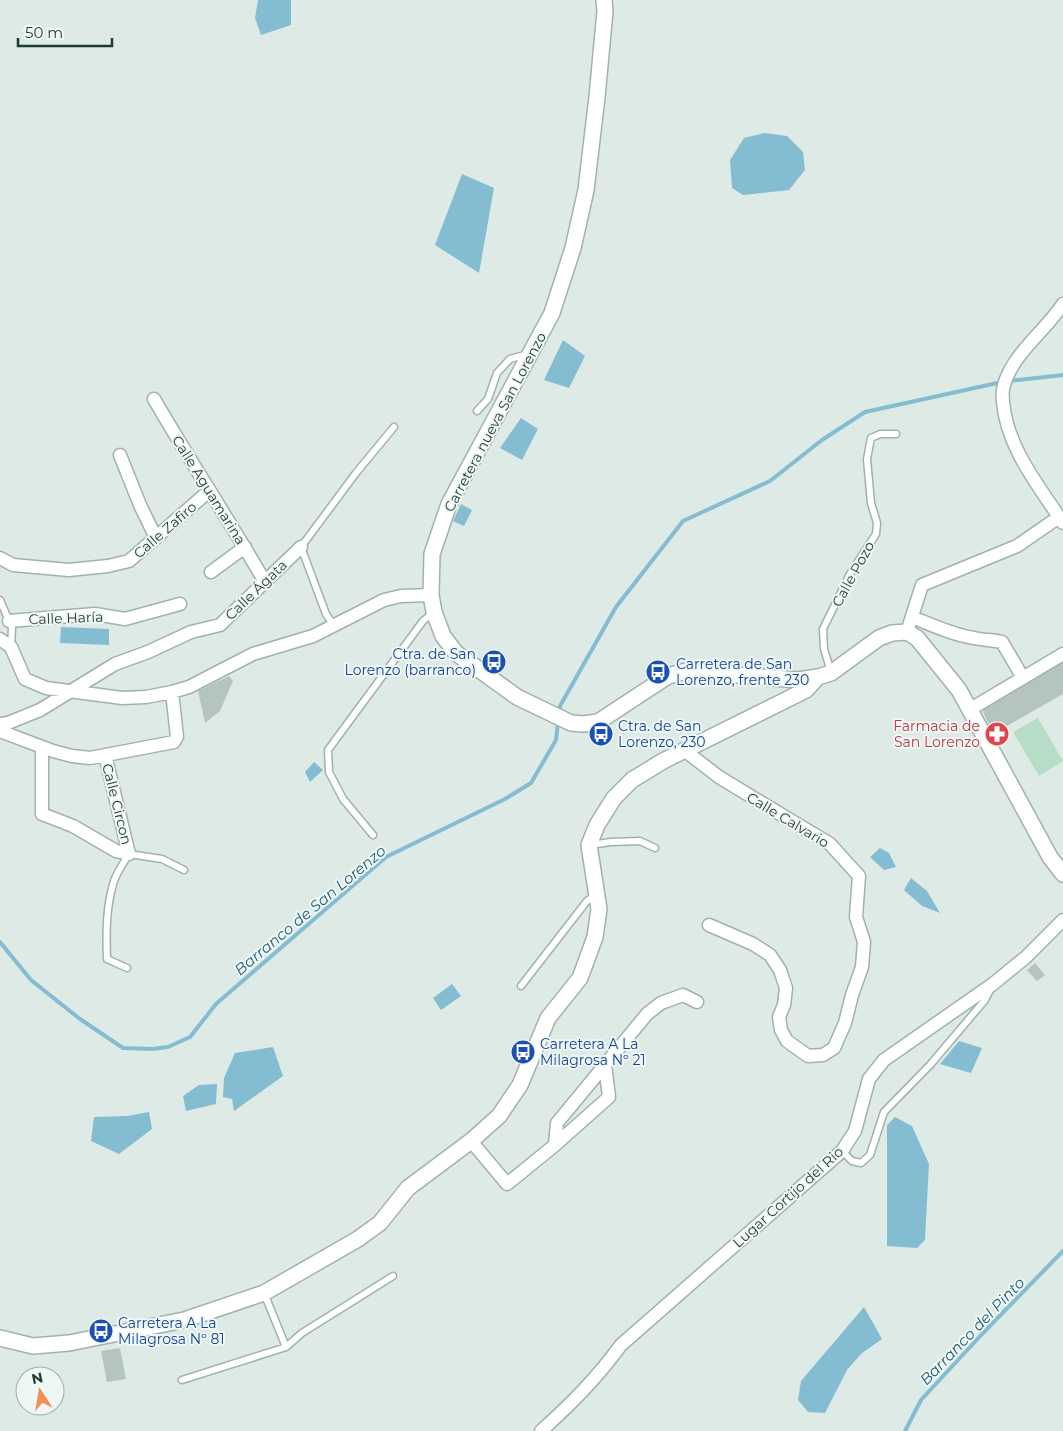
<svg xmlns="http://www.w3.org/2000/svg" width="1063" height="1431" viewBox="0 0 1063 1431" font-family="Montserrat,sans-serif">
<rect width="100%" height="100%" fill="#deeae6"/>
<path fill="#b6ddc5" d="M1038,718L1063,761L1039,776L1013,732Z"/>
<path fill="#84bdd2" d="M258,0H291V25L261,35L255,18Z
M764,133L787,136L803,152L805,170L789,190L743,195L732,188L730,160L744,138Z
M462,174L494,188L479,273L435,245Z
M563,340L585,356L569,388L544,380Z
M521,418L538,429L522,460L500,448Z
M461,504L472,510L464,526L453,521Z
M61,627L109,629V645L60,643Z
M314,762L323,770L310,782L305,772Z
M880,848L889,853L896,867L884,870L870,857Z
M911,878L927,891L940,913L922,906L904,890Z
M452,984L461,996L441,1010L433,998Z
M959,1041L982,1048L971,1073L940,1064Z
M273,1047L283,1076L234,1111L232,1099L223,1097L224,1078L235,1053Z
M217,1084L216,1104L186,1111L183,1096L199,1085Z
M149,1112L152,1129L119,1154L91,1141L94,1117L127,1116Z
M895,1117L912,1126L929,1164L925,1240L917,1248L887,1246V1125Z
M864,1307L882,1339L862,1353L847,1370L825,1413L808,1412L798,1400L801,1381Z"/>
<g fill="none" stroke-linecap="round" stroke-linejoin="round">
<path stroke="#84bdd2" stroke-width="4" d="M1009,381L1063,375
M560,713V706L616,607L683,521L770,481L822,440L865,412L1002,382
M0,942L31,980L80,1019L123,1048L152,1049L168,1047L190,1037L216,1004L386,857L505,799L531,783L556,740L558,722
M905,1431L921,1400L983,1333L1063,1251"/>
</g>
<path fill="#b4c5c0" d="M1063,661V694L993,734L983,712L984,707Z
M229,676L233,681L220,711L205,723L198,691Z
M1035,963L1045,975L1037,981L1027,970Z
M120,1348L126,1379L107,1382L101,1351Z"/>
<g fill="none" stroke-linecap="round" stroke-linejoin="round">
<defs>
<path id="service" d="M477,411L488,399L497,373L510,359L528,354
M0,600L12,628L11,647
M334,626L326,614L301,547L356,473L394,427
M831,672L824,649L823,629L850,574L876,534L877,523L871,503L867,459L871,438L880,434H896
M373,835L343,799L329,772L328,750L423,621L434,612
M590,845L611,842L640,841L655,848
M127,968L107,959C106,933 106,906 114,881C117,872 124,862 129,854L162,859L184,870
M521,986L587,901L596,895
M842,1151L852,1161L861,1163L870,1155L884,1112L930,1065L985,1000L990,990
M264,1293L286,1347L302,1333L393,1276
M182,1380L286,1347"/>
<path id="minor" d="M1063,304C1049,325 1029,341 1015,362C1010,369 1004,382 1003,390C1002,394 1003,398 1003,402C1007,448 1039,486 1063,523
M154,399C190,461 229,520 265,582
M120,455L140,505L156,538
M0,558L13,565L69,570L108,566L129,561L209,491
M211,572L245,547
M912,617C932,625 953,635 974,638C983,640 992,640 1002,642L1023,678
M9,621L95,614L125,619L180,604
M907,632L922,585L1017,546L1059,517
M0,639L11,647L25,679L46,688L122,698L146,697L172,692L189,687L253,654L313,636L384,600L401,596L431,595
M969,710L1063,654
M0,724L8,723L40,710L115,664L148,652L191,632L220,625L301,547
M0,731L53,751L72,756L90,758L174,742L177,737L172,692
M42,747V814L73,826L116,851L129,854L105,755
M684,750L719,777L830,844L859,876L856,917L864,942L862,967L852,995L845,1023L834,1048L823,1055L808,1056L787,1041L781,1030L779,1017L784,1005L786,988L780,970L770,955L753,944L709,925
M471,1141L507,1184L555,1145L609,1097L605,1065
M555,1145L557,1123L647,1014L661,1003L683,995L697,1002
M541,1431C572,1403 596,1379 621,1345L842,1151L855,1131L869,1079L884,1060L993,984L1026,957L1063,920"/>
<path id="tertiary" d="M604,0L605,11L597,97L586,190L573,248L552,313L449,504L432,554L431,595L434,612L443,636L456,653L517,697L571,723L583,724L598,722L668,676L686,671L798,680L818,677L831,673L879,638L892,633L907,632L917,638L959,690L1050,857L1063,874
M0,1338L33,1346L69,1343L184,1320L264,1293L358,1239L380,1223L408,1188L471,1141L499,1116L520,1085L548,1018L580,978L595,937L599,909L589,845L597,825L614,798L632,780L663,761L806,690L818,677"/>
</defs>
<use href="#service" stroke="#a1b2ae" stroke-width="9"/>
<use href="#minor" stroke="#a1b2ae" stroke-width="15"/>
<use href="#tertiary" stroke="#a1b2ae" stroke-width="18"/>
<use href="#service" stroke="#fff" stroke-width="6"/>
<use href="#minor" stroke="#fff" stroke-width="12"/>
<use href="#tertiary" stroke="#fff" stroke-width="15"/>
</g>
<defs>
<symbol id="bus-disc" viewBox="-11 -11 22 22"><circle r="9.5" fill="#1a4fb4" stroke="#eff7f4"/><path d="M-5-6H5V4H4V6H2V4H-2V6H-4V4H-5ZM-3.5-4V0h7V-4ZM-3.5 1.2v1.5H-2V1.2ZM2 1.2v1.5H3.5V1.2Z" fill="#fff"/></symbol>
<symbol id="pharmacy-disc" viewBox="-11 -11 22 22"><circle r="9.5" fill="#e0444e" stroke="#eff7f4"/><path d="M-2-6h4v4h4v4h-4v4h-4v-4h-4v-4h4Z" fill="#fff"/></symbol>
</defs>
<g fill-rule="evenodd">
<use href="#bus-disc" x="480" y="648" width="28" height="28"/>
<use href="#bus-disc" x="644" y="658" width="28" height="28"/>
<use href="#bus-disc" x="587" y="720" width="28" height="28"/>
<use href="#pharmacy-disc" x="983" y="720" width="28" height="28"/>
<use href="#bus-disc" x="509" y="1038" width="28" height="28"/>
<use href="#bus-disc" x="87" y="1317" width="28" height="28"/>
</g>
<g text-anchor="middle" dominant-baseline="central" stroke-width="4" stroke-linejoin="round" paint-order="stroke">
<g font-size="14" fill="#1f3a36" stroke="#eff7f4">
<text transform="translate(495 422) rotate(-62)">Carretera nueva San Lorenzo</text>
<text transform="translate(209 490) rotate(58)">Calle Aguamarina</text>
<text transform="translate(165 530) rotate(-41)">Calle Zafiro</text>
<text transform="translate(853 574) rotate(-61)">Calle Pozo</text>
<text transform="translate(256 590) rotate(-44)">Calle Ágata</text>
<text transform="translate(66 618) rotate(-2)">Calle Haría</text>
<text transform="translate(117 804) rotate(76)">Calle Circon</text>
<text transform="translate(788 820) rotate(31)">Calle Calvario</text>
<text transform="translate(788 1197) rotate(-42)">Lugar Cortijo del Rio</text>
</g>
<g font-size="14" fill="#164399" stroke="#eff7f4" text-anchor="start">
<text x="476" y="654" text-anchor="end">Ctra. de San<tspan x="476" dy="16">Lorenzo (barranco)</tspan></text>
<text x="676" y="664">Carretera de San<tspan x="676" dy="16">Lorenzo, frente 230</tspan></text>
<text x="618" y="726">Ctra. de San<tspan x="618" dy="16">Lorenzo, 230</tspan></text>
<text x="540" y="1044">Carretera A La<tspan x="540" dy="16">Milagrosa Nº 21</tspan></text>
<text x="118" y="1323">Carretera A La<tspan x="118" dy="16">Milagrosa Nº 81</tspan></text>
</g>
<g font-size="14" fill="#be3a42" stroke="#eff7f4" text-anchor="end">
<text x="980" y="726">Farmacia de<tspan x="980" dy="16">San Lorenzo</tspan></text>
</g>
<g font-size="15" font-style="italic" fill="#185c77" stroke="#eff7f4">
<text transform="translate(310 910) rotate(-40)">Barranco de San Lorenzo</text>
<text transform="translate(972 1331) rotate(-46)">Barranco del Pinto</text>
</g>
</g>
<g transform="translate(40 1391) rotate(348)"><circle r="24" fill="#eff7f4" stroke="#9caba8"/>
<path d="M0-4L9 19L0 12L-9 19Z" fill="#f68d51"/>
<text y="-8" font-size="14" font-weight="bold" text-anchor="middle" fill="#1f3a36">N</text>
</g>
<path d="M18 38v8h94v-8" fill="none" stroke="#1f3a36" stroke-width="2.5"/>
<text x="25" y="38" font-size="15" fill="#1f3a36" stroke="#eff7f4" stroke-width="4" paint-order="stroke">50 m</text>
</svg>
++++++++++
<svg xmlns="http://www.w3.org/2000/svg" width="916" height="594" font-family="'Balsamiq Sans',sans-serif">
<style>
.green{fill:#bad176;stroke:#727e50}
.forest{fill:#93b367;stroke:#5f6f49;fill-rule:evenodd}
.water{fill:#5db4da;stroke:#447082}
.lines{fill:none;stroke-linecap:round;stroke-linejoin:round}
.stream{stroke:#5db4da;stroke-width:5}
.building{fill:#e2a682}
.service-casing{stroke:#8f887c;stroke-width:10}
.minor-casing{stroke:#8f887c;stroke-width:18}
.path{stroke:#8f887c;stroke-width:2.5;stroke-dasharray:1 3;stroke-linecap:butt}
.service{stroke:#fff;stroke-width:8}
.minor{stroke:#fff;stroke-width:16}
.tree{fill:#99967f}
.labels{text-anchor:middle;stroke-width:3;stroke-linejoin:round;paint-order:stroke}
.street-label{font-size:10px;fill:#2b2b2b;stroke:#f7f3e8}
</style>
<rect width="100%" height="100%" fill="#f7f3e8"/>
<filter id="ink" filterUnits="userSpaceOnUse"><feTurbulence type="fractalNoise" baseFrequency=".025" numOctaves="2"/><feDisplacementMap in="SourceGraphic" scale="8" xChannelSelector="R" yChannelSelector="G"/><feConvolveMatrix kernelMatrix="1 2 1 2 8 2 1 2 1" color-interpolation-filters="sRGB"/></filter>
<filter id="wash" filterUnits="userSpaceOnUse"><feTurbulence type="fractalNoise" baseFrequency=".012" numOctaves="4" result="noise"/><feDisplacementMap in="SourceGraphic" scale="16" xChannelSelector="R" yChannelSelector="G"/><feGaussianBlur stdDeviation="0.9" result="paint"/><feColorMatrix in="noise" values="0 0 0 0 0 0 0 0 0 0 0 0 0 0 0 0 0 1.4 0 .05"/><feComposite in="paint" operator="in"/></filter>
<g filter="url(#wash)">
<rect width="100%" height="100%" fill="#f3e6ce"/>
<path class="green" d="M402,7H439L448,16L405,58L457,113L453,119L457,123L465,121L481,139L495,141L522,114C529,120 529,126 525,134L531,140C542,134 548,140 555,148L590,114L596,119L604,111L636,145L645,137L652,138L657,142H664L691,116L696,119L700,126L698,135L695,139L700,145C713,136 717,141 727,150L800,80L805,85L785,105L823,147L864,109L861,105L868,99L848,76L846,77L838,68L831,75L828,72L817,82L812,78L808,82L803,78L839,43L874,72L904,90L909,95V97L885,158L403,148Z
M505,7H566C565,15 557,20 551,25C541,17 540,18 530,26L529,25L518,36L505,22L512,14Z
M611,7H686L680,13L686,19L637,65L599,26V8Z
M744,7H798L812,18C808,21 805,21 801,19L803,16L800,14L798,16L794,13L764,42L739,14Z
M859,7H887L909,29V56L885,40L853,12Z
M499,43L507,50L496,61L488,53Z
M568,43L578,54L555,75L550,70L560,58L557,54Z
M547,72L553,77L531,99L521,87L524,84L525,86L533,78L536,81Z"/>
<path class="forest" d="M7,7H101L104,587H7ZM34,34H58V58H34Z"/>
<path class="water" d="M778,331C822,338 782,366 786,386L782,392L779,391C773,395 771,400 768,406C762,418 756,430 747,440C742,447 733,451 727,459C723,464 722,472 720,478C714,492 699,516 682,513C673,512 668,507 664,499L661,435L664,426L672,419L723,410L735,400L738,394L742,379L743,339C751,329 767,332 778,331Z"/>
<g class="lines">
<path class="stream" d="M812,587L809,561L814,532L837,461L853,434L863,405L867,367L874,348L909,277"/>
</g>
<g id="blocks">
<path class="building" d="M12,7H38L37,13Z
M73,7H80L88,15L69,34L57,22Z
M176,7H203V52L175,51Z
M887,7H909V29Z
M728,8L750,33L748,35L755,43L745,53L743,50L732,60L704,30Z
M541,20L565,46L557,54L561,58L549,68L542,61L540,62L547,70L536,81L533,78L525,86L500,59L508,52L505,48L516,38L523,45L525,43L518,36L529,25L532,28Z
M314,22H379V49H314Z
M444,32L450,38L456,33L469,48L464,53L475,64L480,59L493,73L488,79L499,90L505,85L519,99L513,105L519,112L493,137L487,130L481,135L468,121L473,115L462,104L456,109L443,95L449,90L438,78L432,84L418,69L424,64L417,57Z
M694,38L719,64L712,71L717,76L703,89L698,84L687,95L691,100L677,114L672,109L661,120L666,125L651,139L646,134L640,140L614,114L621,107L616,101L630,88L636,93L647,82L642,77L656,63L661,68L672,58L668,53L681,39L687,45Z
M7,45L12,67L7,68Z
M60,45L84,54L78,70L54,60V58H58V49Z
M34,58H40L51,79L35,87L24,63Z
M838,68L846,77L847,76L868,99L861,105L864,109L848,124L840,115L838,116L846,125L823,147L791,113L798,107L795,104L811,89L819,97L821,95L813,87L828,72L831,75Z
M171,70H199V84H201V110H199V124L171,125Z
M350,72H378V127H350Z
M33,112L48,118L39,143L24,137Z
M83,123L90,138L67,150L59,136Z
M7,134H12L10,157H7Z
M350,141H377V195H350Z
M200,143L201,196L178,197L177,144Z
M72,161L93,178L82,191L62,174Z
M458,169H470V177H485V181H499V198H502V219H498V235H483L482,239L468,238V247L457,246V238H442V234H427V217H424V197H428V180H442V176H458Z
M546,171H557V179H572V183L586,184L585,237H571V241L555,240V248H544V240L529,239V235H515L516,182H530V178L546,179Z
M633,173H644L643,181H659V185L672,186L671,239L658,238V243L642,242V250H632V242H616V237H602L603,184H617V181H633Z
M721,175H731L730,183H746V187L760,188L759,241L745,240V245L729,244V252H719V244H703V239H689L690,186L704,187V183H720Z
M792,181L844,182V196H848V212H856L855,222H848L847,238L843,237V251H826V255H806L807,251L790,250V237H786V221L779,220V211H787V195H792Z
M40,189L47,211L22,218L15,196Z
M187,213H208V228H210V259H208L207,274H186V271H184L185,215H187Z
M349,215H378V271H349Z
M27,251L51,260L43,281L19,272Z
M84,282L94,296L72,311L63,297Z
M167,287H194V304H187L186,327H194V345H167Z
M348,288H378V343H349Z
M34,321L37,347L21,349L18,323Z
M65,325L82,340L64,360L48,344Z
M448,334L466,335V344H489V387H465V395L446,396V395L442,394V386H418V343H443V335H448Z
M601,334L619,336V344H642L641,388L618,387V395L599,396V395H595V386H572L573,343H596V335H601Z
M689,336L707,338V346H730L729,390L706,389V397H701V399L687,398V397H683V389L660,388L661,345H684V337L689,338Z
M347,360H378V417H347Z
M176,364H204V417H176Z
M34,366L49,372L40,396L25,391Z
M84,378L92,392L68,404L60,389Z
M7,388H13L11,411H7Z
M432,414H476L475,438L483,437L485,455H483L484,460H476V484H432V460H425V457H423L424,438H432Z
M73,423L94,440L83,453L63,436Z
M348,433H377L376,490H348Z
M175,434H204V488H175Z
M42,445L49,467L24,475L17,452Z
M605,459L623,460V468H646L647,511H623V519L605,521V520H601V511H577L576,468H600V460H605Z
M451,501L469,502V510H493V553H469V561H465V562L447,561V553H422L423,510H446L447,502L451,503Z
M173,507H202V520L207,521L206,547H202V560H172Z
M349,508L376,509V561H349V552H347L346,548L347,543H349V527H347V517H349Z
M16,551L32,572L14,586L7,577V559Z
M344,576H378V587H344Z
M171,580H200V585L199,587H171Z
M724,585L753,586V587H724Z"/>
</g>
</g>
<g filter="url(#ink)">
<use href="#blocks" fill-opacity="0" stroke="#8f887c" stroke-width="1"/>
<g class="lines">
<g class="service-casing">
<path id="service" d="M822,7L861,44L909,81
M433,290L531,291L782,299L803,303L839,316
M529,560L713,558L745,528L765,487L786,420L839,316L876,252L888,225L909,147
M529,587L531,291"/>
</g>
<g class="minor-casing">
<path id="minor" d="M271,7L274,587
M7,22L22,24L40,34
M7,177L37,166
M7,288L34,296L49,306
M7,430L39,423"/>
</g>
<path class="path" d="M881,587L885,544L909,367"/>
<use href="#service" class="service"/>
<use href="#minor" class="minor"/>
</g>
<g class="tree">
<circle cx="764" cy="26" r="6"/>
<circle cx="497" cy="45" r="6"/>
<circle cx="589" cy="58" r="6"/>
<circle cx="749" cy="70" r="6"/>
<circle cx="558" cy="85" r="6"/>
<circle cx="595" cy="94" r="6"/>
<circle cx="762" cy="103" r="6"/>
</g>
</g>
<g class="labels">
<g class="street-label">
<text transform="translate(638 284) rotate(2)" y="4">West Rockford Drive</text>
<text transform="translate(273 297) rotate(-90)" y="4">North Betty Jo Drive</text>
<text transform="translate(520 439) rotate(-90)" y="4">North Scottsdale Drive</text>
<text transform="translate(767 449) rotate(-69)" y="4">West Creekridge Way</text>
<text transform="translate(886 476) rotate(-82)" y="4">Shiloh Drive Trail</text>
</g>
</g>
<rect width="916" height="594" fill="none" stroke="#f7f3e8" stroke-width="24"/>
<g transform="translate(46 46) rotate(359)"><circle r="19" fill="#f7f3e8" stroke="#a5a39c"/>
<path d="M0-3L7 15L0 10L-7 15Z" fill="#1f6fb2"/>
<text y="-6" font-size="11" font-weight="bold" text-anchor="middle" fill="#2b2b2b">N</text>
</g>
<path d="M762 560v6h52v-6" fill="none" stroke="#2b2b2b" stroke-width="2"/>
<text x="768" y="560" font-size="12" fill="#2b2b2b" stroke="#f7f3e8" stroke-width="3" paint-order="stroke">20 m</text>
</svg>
++++++++++
### Required action
Starting at the line that contains "M1035,963L1045,975L1037,981L1027,970Z" and stopping after the line that contains "M334,626L326,614L301,547L356,473L394,427", write out every line exactly as it appears above, and no other line.

### Written answer
M1035,963L1045,975L1037,981L1027,970Z
M120,1348L126,1379L107,1382L101,1351Z"/>
<g fill="none" stroke-linecap="round" stroke-linejoin="round">
<defs>
<path id="service" d="M477,411L488,399L497,373L510,359L528,354
M0,600L12,628L11,647
M334,626L326,614L301,547L356,473L394,427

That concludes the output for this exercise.